## Goal of the exercise
Please return the lines of the data below, word for word, from the first line through the line containing "NOS (tonsil, NOS)".

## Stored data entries
====================

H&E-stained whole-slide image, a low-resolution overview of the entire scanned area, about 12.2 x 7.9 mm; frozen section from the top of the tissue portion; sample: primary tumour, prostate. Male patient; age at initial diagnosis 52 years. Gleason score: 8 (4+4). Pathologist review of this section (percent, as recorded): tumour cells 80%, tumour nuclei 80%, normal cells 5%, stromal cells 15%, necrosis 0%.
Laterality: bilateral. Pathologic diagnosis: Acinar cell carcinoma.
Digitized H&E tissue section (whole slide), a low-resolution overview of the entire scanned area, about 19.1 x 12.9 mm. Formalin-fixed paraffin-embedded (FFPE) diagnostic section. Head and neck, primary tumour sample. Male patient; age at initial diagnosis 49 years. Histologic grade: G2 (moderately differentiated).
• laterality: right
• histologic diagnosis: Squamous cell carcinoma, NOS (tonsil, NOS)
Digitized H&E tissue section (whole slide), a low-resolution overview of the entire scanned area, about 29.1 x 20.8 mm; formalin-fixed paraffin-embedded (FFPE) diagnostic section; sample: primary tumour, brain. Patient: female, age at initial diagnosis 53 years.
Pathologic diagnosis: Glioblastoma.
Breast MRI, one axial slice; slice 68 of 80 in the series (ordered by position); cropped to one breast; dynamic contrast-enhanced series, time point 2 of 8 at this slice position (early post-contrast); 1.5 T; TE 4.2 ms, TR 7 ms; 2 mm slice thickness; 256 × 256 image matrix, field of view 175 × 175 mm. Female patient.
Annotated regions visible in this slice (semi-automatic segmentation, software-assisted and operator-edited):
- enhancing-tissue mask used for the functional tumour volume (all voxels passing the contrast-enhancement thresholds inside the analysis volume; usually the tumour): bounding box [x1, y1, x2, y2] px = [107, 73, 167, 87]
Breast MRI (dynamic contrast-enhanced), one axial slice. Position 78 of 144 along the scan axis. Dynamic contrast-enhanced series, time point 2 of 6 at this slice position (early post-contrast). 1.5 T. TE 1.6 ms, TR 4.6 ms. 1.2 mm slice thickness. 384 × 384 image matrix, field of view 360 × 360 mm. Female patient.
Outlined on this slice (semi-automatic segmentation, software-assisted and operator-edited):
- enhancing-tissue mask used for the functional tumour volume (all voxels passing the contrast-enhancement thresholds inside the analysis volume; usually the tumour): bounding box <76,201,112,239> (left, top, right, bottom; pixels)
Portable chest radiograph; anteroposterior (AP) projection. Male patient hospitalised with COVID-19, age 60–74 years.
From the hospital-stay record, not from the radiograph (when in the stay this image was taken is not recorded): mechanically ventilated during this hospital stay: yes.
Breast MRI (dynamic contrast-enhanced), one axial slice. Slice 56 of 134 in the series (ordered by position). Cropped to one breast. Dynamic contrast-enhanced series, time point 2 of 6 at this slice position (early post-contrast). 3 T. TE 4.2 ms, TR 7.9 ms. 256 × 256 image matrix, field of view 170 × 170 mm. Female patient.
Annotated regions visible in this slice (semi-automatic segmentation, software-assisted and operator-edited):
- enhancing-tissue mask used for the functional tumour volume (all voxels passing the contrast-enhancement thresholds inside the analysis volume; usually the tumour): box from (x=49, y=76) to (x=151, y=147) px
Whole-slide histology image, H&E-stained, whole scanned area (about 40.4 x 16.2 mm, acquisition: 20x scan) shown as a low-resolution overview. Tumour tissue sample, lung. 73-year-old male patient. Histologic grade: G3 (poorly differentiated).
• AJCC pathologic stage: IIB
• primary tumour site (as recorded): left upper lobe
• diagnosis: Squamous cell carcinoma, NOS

====================

## Result of the task
H&E-stained whole-slide image, a low-resolution overview of the entire scanned area, about 12.2 x 7.9 mm; frozen section from the top of the tissue portion; sample: primary tumour, prostate. Male patient; age at initial diagnosis 52 years. Gleason score: 8 (4+4). Pathologist review of this section (percent, as recorded): tumour cells 80%, tumour nuclei 80%, normal cells 5%, stromal cells 15%, necrosis 0%.
Laterality: bilateral. Pathologic diagnosis: Acinar cell carcinoma.
Digitized H&E tissue section (whole slide), a low-resolution overview of the entire scanned area, about 19.1 x 12.9 mm. Formalin-fixed paraffin-embedded (FFPE) diagnostic section. Head and neck, primary tumour sample. Male patient; age at initial diagnosis 49 years. Histologic grade: G2 (moderately differentiated).
• laterality: right
• histologic diagnosis: Squamous cell carcinoma, NOS (tonsil, NOS)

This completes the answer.